In Fiat Money Inflation in France, Andrew Dickson White presents the still-largely-unknown story of a major factor behind the French Revolution. As John Mackay writes in the foreword,
It records the most gigantic attempt ever made in the history of the world by a government to create an inconvertible paper currency, and to maintain its circulation at various levels of value. It also records what is perhaps the greatest of all governmental efforts — with the possible exception of Diocletian's — to enact and enforce a legal limit of commodity prices. Every fetter that could hinder the will or thwart the wisdom of democracy had been shattered, and in consequence every device and expedient that untrammelled power and unrepressed optimism could conceive were brought to bear. But the attempts failed. They left behind them a legacy of moral and material desolation and woe, from which one of the most intellectual and spirited races of Europe has suffered for a century and a quarter, and will continue to suffer until the end of time. There are limitations to the powers of governments and of peoples that inhere in the constitution of things, and that neither despotisms nor democracies can overcome.

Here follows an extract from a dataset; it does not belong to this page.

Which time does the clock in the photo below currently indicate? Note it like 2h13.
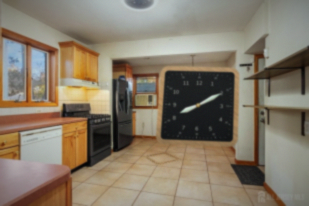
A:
8h10
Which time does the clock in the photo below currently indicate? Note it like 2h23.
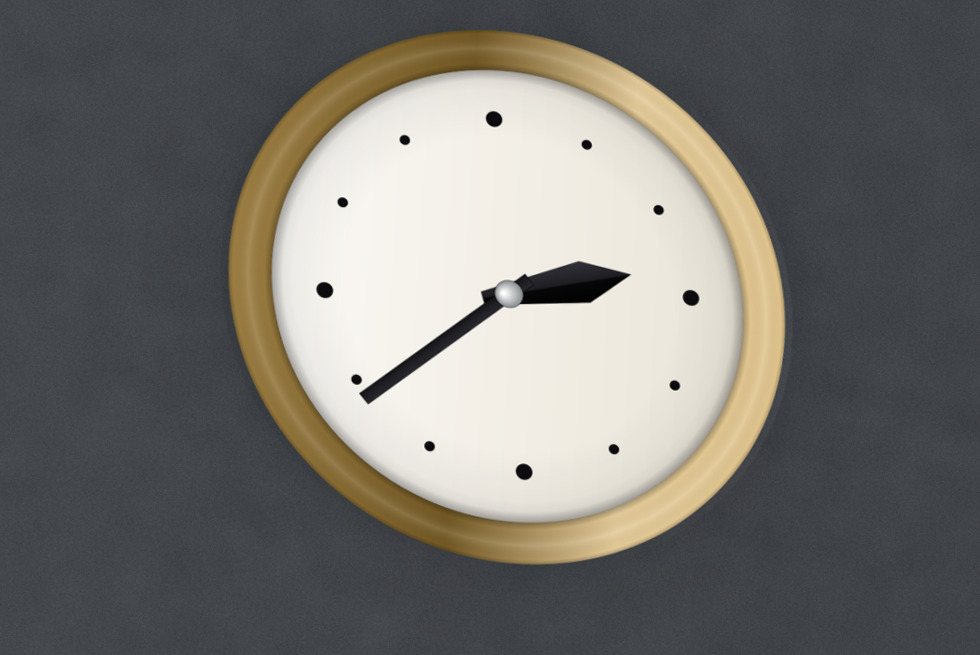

What's remarkable is how conventional histories of the period treat this huge economic reality as a mere footnote, and that's mostly because historians are not usually alert to the cause-and-effect relationships in economics. But this book is different. The author puts the monetary story right at the center of the action and compellingly shows how it led to a national catastrophe:
[Inflation] brought, as we have seen, commerce and manufactures, the mercantile interest, the agricultural interest, to ruin. It brought on these the same destruction which would come to a Hollander opening the dykes of the sea to irrigate his garden in a dry summer.
It ended in the complete financial, moral and political prostration of France — a prostration from which only a Napoleon could raise it.
This study was first written in 1896, and it has not been surpassed, and nor has its historiographical power been diminished.